Find "488 512 687" and "106 193 1355" in the records below. Copy the lines holding them and every line between, exactly, and no others.
** Opening Records to process block **
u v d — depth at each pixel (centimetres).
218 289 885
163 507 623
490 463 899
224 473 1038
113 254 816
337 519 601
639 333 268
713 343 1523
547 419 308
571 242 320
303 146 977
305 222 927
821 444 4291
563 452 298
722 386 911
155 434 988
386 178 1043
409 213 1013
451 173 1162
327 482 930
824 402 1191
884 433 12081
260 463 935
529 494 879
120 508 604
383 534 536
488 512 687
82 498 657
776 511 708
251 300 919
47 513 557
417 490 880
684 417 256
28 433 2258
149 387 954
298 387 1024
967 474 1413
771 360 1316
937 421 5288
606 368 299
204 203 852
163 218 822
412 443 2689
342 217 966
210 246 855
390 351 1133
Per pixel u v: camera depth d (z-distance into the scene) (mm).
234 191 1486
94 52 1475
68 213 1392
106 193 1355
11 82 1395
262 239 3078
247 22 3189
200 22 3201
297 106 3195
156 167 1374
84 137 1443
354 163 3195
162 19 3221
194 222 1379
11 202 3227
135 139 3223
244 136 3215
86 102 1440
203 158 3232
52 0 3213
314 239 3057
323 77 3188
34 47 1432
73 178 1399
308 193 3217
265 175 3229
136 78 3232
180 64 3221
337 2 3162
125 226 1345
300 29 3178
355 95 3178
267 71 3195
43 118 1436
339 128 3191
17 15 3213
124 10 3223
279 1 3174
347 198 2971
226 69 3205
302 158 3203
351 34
** Closing Records to process block **
Output below:
488 512 687
82 498 657
776 511 708
251 300 919
47 513 557
417 490 880
684 417 256
28 433 2258
149 387 954
298 387 1024
967 474 1413
771 360 1316
937 421 5288
606 368 299
204 203 852
163 218 822
412 443 2689
342 217 966
210 246 855
390 351 1133
Per pixel u v: camera depth d (z-distance into the scene) (mm).
234 191 1486
94 52 1475
68 213 1392
106 193 1355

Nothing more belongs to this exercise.